La conséquence de cet isolement est que la démotivation guette le conseiller syndical. Au fil du temps, même le plus fort d’entre eux peut baisser les bras et s’éloigner de ses missions. Dans ce cas, la copropriété se retrouve « sans surveillance » et les dossiers prennent du retard, ou bien n’aboutissent pas. Il est donc particulièrement important de permettre à tous les copropriétaires de communiquer et de s’entraider, et d’intervenir pour aider les conseillers syndicaux si besoin.

Les locataires font également partie de la copropriété… parfois pour le pire mais aussi pour le meilleur

Une copropriété est souvent peuplée de nombreux locataires, en particulier lorsque c’est une copropriété verticale (immeuble ou résidence avec appartements).

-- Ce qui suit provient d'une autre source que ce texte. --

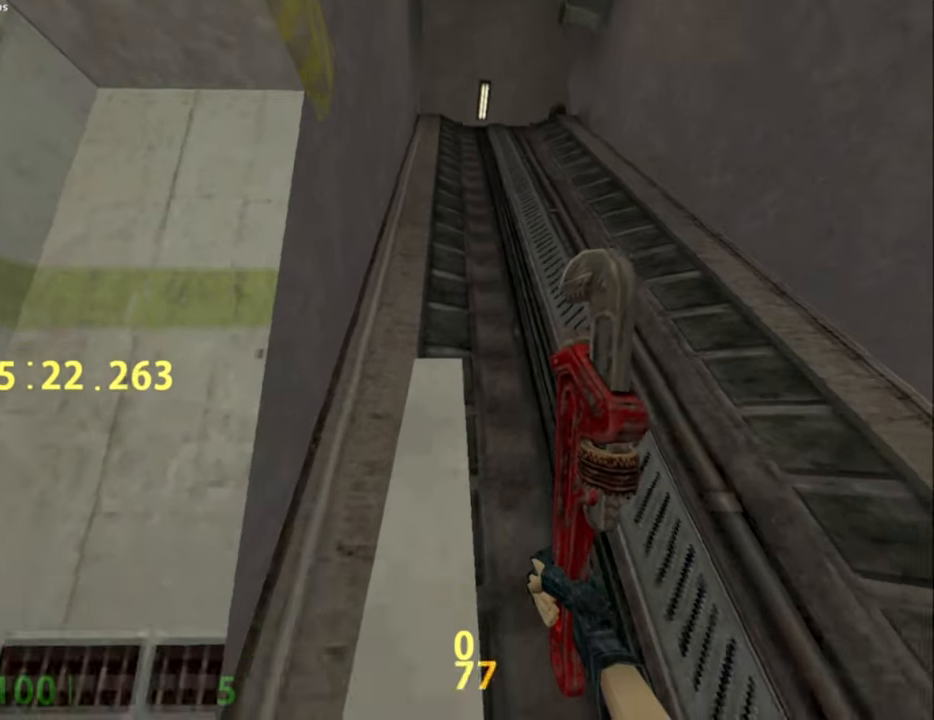
{"keys": ["ctrl_l", "s"], "mouse": [], "events": []}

Les locataires vivent dans la copro, font face à ses problèmes, échangent avec les autres résidents et parfois aussi avec les membres du conseil syndical.

Pour certains d’entre eux le constat est négatif : ils vont poser des soucis à leurs voisins, causer des problèmes à la fois aux propriétaires des logements qu’ils occupent mais aussi au syndic (qui sera amené à gérer certains litiges), et éventuellement poser des soucis aux membres du conseil syndical, qui se sentiront en devoir d’intervenir. Malgré cette minorité de perturbateurs, l’ensemble les locataires se révèlent être des personnes civilisées, et qui ont leur mot à dire sur la vie de la copropriété. Ils  subissent les désagréments au même titre que les copropriétaires résidents, et recherche une qualité de vie dans la copro.

Ceci dit, les locataires sont systématiquement écartés des échanges et des circuits de décisions. Ils ne sont pas considérés comme étant réellement impliqués dans la copropriété, et ne sont pas vus comme ayant la moindre légitimité à cet égard. Pourtant, ils ont leur mot à dire et peuvent s’avérer des alliés précieux lorsqu’il s’agit de détecter des problèmes et faire remonter des informations au conseil syndical. Pour ces raisons il est très intéressant de trouver le moyen de les intégrer aux échanges avec les copropriétaires et les conseillers syndicaux, et même dans une certaine mesure avec le syndic.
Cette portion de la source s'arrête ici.